The recently implemented new printing system (#30) allows to very generally generate textual representation of any expression. This includes tree-like structures that would be suitable to being written to a text file (and that can be re-instantiated by simple evaluation). E.g. from the test of the new qnet.printing.srepr function:

>>> hs1 = LocalSpace('q_1', basis=('g', 'e'))
>>> hs2 = LocalSpace('q_2', basis=('g', 'e'))
>>> ket_g1 = BasisKet('g', hs=hs1)
>>> ket_e1 = BasisKet('e', hs=hs1)
>>> ket_g2 = BasisKet('g', hs=hs2)
>>> ket_e2 = BasisKet('e', hs=hs2)
>>> bell1 = (ket_e1 * ket_g2 - I * ket_g1 * ket_e2) / sympy.sqrt(2)
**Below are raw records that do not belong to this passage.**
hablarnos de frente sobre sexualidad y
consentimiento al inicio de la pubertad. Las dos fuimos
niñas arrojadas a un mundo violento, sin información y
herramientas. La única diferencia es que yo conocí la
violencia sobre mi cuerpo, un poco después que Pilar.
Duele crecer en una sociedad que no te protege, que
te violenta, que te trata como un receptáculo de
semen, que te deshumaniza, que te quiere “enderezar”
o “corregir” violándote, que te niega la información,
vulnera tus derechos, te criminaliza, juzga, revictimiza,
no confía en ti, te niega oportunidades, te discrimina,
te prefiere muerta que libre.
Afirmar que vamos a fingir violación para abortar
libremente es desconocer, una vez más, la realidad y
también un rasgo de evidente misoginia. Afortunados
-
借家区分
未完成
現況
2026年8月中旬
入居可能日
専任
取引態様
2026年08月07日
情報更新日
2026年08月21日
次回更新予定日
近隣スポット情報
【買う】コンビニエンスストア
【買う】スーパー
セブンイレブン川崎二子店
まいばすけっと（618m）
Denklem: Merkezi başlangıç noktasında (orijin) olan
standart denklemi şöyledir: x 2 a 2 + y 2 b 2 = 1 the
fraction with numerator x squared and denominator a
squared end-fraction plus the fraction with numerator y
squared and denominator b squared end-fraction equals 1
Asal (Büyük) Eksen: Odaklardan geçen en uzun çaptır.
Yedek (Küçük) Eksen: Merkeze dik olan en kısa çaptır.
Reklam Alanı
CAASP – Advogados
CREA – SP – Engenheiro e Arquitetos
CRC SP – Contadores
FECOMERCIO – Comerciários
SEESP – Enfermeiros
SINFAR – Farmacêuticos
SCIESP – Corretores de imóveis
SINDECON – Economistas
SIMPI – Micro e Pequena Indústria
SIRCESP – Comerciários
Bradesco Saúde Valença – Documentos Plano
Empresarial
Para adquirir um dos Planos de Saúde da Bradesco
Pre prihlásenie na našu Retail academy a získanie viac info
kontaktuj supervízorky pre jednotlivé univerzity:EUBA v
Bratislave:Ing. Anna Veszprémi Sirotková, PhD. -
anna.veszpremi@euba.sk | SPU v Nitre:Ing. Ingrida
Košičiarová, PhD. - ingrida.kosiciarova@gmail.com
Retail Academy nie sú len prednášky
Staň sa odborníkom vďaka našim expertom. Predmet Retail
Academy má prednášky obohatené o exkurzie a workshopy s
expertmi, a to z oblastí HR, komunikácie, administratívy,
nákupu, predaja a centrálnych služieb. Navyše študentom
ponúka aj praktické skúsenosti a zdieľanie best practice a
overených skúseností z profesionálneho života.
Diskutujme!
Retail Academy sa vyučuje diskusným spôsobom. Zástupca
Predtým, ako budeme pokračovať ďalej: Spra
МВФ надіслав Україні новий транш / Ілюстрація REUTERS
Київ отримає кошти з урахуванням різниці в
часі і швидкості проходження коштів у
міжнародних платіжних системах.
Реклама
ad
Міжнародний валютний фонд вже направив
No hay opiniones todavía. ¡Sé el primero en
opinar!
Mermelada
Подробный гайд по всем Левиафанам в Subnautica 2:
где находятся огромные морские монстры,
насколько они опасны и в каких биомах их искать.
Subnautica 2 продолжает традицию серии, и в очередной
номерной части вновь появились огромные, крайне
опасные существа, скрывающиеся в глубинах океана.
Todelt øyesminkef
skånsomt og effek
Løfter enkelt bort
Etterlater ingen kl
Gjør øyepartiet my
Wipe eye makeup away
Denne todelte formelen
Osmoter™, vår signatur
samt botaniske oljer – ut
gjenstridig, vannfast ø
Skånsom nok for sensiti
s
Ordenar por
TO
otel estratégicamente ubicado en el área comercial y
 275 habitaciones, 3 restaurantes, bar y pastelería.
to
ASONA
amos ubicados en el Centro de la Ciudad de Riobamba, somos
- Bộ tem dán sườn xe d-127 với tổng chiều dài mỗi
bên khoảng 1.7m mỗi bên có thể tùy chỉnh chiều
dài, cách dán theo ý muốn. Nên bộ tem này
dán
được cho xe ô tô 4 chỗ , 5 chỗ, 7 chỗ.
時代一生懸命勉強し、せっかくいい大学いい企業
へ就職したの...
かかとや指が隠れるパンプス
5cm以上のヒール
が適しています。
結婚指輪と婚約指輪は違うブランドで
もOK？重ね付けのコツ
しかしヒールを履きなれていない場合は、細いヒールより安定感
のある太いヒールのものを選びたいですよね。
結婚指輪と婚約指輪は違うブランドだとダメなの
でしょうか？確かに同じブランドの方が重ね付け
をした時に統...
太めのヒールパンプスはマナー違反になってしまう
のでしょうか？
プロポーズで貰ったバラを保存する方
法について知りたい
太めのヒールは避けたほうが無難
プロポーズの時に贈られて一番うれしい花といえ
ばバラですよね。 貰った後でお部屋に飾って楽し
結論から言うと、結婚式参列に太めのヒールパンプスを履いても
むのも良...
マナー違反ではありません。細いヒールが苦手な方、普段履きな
>>> srepr(bell1, indented=True)
ScalarTimesKet(
    Mul(Rational(1, 2), Pow(Integer(2), Rational(1, 2))),
    KetPlus(
        TensorKet(
            BasisKet(
                'e',
                hs=LocalSpace(
                    'q_1',
                    basis=('g', 'e'),
                    dimension=2,
                ),
            ),
            BasisKet(
                'g',
                hs=LocalSpace(
                    'q_2',
                    basis=('g', 'e'),
                    dimension=2,
                ),
            ),
        ),
        ScalarTimesKet(
            Mul(Integer(-1), I),
            TensorKet(
                BasisKet(
                    'g',
                    hs=LocalSpace(
                        'q_1',
                        basis=('g', 'e'),
                        dimension=2,
                    ),
                ),
                BasisKet(
                    'e',
                    hs=LocalSpace(
                        'q_2',
                        basis=('g', 'e'),
                        dimension=2,
                    ),
                ),
            ),
        ),
    ),
)

In the future, something like a JSON or XML printer could easily be added as an appropriate sublass of qnet.printing.Printer, if there is demand for this.